Since we’re at a stoplight, I reach over and squeeze her hand. “I look forward to it, sweetheart.”
Her smile stops my heart, even as the car behind me honks at me to go.
* * *
It’s freezingcold on the beach. There’s nothing worse than the gusting wind coming off the ocean making the low forty-degree temperature feel much colder, but Emily has something she needs to do.
She wants to spread some of Mugsy’s ashes here.
Emily has borrowed a pair of Jenna’s high laced-up L.L.Bean boots to keep the freezing cold, wet sand out. Between that, her own coat, and scarf, she should be warm enough. Sliding into my own coat, I reach for her hand. “Are you ready?”
She nods, but it’s with a sad smile on her face.
Quietly, we make our way out the back door and down the deck stairs to the beach. Once we hit the sand, I wrap my arm around her to give her more support, both emotionally and physically. “Do you know where…” My voice trails off.
“Closer to the apartment? This way he’ll always be right where he first fell in love with the beach,” she chokes out.
We walk for a few minutes in the uneven sand until Emily says, “Here’s good.” Digging around in her pocket, she pulls out the packet of ashes. “I guess…I guess I just throw them?” she says uncertainly. Tears are falling behind her glasses and freezing to her cheeks.

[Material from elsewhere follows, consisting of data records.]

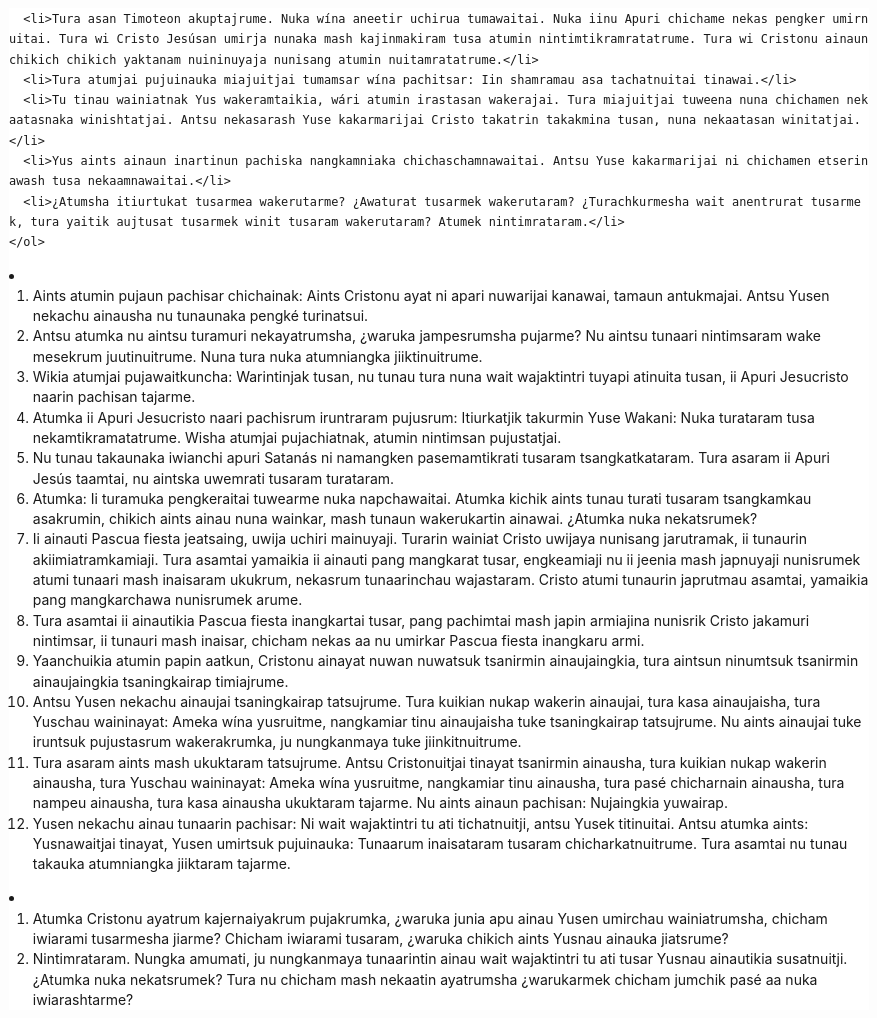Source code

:       <li>Tura asan Timoteon akuptajrume. Nuka wína aneetir uchirua tumawaitai. Nuka iinu Apuri chichame nekas pengker umirnuitai. Tura wi Cristo Jesúsan umirja nunaka mash kajinmakiram tusa atumin nintimtikramratatrume. Tura wi Cristonu ainaun chikich chikich yaktanam nuininuyaja nunisang atumin nuitamratatrume.</li>
      <li>Tura atumjai pujuinauka miajuitjai tumamsar wína pachitsar: Iin shamramau asa tachatnuitai tinawai.</li>
      <li>Tu tinau wainiatnak Yus wakeramtaikia, wári atumin irastasan wakerajai. Tura miajuitjai tuweena nuna chichamen nekaatasnaka winishtatjai. Antsu nekasarash Yuse kakarmarijai Cristo takatrin takakmina tusan, nuna nekaatasan winitatjai.</li>
      <li>Yus aints ainaun inartinun pachiska nangkamniaka chichaschamnawaitai. Antsu Yuse kakarmarijai ni chichamen etserinawash tusa nekaamnawaitai.</li>
      <li>¿Atumsha itiurtukat tusarmea wakerutarme? ¿Awaturat tusarmek wakerutaram? ¿Turachkurmesha wait anentrurat tusarmek, tura yaitik aujtusat tusarmek winit tusaram wakerutaram? Atumek nintimrataram.</li>
    </ol>
  </li>
  <li>
    <ol>
      <li>Aints atumin pujaun pachisar chichainak: Aints Cristonu ayat ni apari nuwarijai kanawai, tamaun antukmajai. Antsu Yusen nekachu ainausha nu tunaunaka pengké turinatsui.</li>
      <li>Antsu atumka nu aintsu turamuri nekayatrumsha, ¿waruka jampesrumsha pujarme? Nu aintsu tunaari nintimsaram wake mesekrum juutinuitrume. Nuna tura nuka atumniangka jiiktinuitrume.</li>
      <li>Wikia atumjai pujawaitkuncha: Warintinjak tusan, nu tunau tura nuna wait wajaktintri tuyapi atinuita tusan, ii Apuri Jesucristo naarin pachisan tajarme.</li>
      <li>Atumka ii Apuri Jesucristo naari pachisrum iruntraram pujusrum: Itiurkatjik takurmin Yuse Wakani: Nuka turataram tusa nekamtikramatatrume. Wisha atumjai pujachiatnak, atumin nintimsan pujustatjai.</li>
      <li>Nu tunau takaunaka iwianchi apuri Satanás ni namangken pasemamtikrati tusaram tsangkatkataram. Tura asaram ii Apuri Jesús taamtai, nu aintska uwemrati tusaram turataram.</li>
      <li>Atumka: Ii turamuka pengkeraitai tuwearme nuka napchawaitai. Atumka kichik aints tunau turati tusaram tsangkamkau asakrumin, chikich aints ainau nuna wainkar, mash tunaun wakerukartin ainawai. ¿Atumka nuka nekatsrumek?</li>
      <li>Ii ainauti Pascua fiesta jeatsaing, uwija uchiri mainuyaji. Turarin wainiat Cristo uwijaya nunisang jarutramak, ii tunaurin akiimiatramkamiaji. Tura asamtai yamaikia ii ainauti pang mangkarat tusar, engkeamiaji nu ii jeenia mash japnuyaji nunisrumek atumi tunaari mash inaisaram ukukrum, nekasrum tunaarinchau wajastaram. Cristo atumi tunaurin japrutmau asamtai, yamaikia pang mangkarchawa nunisrumek arume.</li>
      <li>Tura asamtai ii ainautikia Pascua fiesta inangkartai tusar, pang pachimtai mash japin armiajina nunisrik Cristo jakamuri nintimsar, ii tunauri mash inaisar, chicham nekas aa nu umirkar Pascua fiesta inangkaru armi.</li>
      <li>Yaanchuikia atumin papin aatkun, Cristonu ainayat nuwan nuwatsuk tsanirmin ainaujaingkia, tura aintsun ninumtsuk tsanirmin ainaujaingkia tsaningkairap timiajrume.</li>
      <li>Antsu Yusen nekachu ainaujai tsaningkairap tatsujrume. Tura kuikian nukap wakerin ainaujai, tura kasa ainaujaisha, tura Yuschau waininayat: Ameka wína yusruitme, nangkamiar tinu ainaujaisha tuke tsaningkairap tatsujrume. Nu aints ainaujai tuke iruntsuk pujustasrum wakerakrumka, ju nungkanmaya tuke jiinkitnuitrume.</li>
      <li>Tura asaram aints mash ukuktaram tatsujrume. Antsu Cristonuitjai tinayat tsanirmin ainausha, tura kuikian nukap wakerin ainausha, tura Yuschau waininayat: Ameka wína yusruitme, nangkamiar tinu ainausha, tura pasé chicharnain ainausha, tura nampeu ainausha, tura kasa ainausha ukuktaram tajarme. Nu aints ainaun pachisan: Nujaingkia yuwairap.</li>
      <li>Yusen nekachu ainau tunaarin pachisar: Ni wait wajaktintri tu ati tichatnuitji, antsu Yusek titinuitai. Antsu atumka aints: Yusnawaitjai tinayat, Yusen umirtsuk pujuinauka: Tunaarum inaisataram tusaram chicharkatnuitrume. Tura asamtai nu tunau takauka atumniangka jiiktaram tajarme.</li>
    </ol>
  </li>
  <li>
    <ol>
      <li>Atumka Cristonu ayatrum kajernaiyakrum pujakrumka, ¿waruka junia apu ainau Yusen umirchau wainiatrumsha, chicham iwiarami tusarmesha jiarme? Chicham iwiarami tusaram, ¿waruka chikich aints Yusnau ainauka jiatsrume?</li>
      <li>Nintimrataram. Nungka amumati, ju nungkanmaya tunaarintin ainau wait wajaktintri tu ati tusar Yusnau ainautikia susatnuitji. ¿Atumka nuka nekatsrumek? Tura nu chicham mash nekaatin ayatrumsha ¿warukarmek chicham jumchik pasé aa nuka iwiarashtarme?</li>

Slowly, I shake my head. Softly, I begin to sing to her a song by Luke Bryan about dogs growing old. Even as I’m changing the words to suit her and Mugsy, Em sobs as she lays her head on my chest. When I finish, I ask, “What’s your favorite memory of Mugsy, Em?”
“There are too many. It would take me forever to tell you all of them.”
I kiss her forehead. “Then let’s add that to our talks each day. You can tell me a Mugsy memory each day.”
Her breath catches and doesn’t release. Did I say something wrong? I begin to panic until her mitten-covered hand slides up to my jaw.
“And that right there is the reason I took a chance back at the Skylight.” Rising on her toes, she brushes her first kiss since she left the island against my lips. Falling back on her heels, she gives me a wobbly smile. “I’ll be right back.”
She strides away to say goodbye to Mugsy here where so many hurts were perpetrated and maybe are starting to heal.
69
Emily
“Iam freezing cold,” I declare to Jake.
His laughter is followed by “It isn’t a picnic here either, baby.”
I frown. “What do you do on the island when it’s that cold?” I’m on what should—thank God—be my last trip before I head home to Connecticut until after April’s Bridal Fashion Week. Where all this will begin again.
He shrugs. “Stay inside. Drink a lot of hot drinks. Read a lot. Grade papers.”
Something has bothered me for months, but I haven’t asked him about it. “Have you been playing?” Other than Jake singing to me when we spread Mugsy’s ashes, I can’t think of a single time he’s mentioned music other than teaching. And we’ve talked every single day.
He opens his mouth and then closes it. “What is it, Jake?” I ask, concerned.
“You know how you have to be inspired to draw?”
“Yes.” Boy, do I understand that feeling.
His eyes can’t meet the phone’s camera. Uh-oh. What on earth? “Em, I haven’t been able to play since the accident. After the first few weeks, I just stopped trying.”
I freeze in the act of taking a drink of hot chocolate to choke out, “And this hasn’t come up before, why?”
“Because the most important thing in this world was to heal what I did to you, Em.”
I close my eyes. Conflicting emotions are raging through me right now. I whisper, “Why are we so far away right now?”